In 1993, Ian Brooker and Stephen Hopper described two subspecies and the names have been accepted by the Australian Plant Census:
- Eucalyptus rudis subsp. cratyantha Brooker and Hopper has buds up to 15 mm long and fruit up to 14 mm wide;
- Eucalyptus rudis Endl. subsp. rudis has buds up to 12 mm long and fruit up to 9 mm wide.

==Distribution and habitat==
The tree is widespread from the Eneabba district (29° S. Lat.) southwards in the Darling Range, west central wheatbelt and high rainfall areas of south-west Western Australia commonly on watercourses, swampy ground or very occasionally on granite rock. Subspecies cratyantha only occurs from Mandurah and Pinjarra south and south-west to Cape Naturaliste.

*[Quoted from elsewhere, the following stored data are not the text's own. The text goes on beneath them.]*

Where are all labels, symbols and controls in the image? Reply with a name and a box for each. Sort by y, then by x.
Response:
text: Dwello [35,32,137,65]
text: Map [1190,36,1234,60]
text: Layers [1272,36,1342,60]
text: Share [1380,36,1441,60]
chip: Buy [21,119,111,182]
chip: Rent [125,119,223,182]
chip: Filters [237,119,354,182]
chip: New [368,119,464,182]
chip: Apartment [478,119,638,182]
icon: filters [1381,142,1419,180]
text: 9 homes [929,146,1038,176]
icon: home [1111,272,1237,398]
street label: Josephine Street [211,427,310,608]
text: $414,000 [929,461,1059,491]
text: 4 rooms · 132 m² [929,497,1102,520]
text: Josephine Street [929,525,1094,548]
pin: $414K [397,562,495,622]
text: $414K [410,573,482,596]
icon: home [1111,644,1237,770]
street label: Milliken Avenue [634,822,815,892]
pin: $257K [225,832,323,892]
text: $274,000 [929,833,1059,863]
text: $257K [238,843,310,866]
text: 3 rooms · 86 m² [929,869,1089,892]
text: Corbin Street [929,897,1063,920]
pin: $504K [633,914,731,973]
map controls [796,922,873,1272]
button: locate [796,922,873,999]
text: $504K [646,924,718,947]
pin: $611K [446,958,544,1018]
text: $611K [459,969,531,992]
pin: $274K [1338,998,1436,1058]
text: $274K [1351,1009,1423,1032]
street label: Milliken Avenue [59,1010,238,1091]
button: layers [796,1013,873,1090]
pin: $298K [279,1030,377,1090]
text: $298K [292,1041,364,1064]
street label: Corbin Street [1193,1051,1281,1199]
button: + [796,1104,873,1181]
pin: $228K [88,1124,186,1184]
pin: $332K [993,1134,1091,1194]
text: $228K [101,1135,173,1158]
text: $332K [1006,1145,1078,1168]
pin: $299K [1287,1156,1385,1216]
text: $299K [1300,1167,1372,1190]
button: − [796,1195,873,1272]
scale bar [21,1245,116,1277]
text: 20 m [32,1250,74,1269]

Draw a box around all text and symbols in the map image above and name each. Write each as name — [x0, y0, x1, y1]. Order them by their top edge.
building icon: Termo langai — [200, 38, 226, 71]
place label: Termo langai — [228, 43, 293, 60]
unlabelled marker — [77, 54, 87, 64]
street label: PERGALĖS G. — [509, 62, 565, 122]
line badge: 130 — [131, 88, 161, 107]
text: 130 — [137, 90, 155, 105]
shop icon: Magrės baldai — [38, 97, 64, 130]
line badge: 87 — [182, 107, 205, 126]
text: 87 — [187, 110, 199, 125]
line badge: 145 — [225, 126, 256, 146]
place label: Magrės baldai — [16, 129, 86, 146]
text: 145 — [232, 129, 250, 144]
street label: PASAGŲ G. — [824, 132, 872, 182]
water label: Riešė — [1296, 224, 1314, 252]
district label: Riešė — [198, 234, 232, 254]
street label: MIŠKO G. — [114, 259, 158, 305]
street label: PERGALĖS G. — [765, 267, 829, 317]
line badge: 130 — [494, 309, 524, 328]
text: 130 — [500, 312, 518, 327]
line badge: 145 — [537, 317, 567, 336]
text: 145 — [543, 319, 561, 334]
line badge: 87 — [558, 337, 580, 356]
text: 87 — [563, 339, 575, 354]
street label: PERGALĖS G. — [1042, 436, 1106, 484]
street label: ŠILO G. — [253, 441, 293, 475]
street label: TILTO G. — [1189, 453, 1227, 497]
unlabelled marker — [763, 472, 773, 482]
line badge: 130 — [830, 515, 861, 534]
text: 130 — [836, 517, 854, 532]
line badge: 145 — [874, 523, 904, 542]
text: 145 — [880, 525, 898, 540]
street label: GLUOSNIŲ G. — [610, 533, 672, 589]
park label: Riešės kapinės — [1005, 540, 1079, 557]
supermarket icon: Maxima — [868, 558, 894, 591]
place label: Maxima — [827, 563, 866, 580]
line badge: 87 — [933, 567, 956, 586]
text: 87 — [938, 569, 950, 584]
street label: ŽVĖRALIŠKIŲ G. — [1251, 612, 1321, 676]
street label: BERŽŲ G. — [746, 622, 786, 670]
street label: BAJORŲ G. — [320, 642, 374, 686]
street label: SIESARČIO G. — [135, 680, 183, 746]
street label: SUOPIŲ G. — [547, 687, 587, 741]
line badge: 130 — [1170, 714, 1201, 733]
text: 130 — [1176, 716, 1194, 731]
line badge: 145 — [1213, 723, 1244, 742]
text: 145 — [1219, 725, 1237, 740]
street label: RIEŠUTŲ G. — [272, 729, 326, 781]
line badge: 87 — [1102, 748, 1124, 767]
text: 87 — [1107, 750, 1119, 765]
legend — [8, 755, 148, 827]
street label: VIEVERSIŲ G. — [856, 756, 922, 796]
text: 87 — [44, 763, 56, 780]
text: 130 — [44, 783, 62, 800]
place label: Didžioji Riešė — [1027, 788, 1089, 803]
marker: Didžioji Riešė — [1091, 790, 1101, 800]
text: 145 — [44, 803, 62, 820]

Flooded gum occurs typically in open woodlands, associated species include with wandoo, Corymbia calophylla and Eucalyptus marginata.

==Ecology==
This tree is often heavily attacked in spring by insects, including leaf miners, leaf blister sawflies and lerps. The crown regenerates in late spring and into summer.

==Conservation status==
Subspecies rudis is classified as "not threatened" in Western Australia by the Western Australian Government Department of Parks and Wildlife, but subspecies cratyantha is classified as "Priority Four" by the Government of Western Australia Department of Parks and Wildlife, meaning that is rare or near threatened.

==Uses==
The tree is relatively fast-growing with potential for remediation of land affected by moderate levels of salinity. Natural stands are used in the apiculture industry as a source of pollen producing a light amber honey. It is also being assessed as a fast-growing source of biomass for bioenergy and reconstituted wood products in the South West region. Historically it has been used as firewood but the wood also has potential for use as specialty timber. The heartwood is hard, cross grained and a yellow to light reddish brown colour. It has an air-dried density about 775 kg/m^{3}.